You establish a list of predictors which you think might have an impact on the aforementioned behaviour. There is no hard rule here but the number of predictors can vary greatly from one model to another. It can go from a few dozens to a few hundreds just to give a ball park figure. The important thing here is that each predictor should be independent from one another. Typical predictors might be the number of customer touch point in the past year, the subscription age, etc.
You build a training set - basically you associate each past behaviour exhibited by the clients with the list of associated predictor values (the observations - for example a client who resigned his contract last month had 2 touch points and was a client since 2014.) The higher the number of observation, the better. Again, no hard rule, but a number of observation in the hundreds of thousands is quite common.
You pick an algorithm which will use the training set to create a relationship (the model) between the target behaviour and the predictors by analyzing every observation. The model can be linear with algos like linear regressions or logistic regressions, or non-linear (like tree-based algos, neural networks, etc.) The algorithm choice is ultimately based on the data scientist talent and his belief the relationship between behaviour and predictors might be.

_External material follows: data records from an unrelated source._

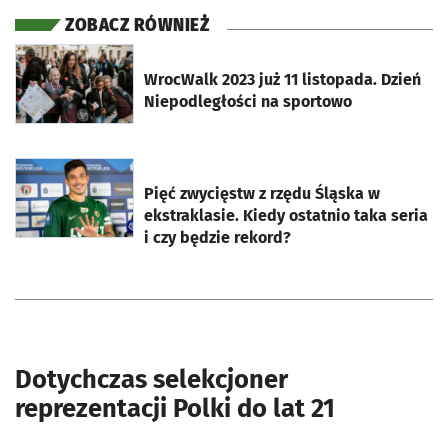
ZOBACZ RÓWNIEŻ
otworzy się w nowej karcie
WrocWalk 2023 już 11 listopada. Dzień
Niepodległości na sportowo
otworzy się w nowej karcie
Pięć zwycięstw z rzędu Śląska w
ekstraklasie. Kiedy ostatnio taka seria
i czy będzie rekord?
Dotychczas selekcjoner
reprezentacji Polki do lat 21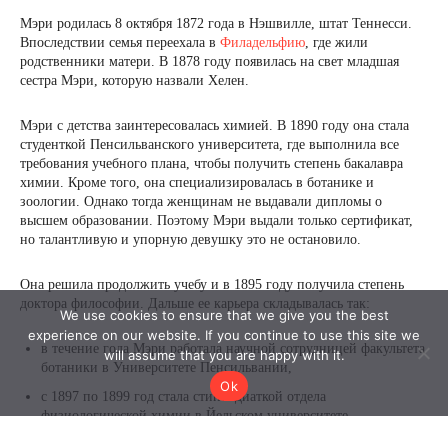
We use cookies to ensure that we give you the best
experience on our website. If you continue to use this site we
will assume that you are happy with it.
Ok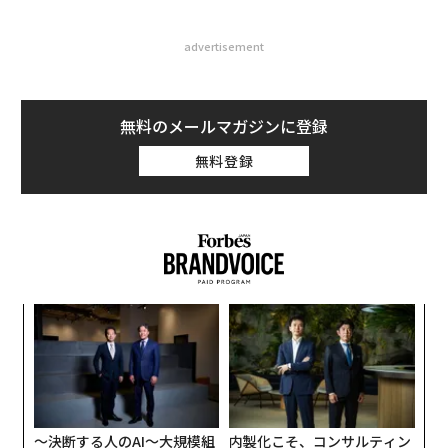
advertisement
無料のメールマガジンに登録
無料登録
伝
る
モ
「
左右
T
日
〜決断する人のAI〜大規模組
内製化こそ、コンサルティン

The trade off between linear and non-linear is basically the parametrization compexity vs applicable use cases trade off. Non-linear's are more adapted in more cases, but often require heavy tweaking before yielding satisfying results.
You use a subset of your training set (the validation set on which you didn't train your model) to test the validity of your model and make sure that the predicted outcome is not too far away from the observed outcome
You apply your model to the test set, which will predict the behaviour for customers given a set of measured predictors. The outcome can be a boolean flag (yes / no) or an occurrence probability (There is 85% likelihood the customer will churn). Furthermore, some algorithms will help you identify which of the predictors carry a strong weight in the prediction (the root causes) and which ones can be discarded.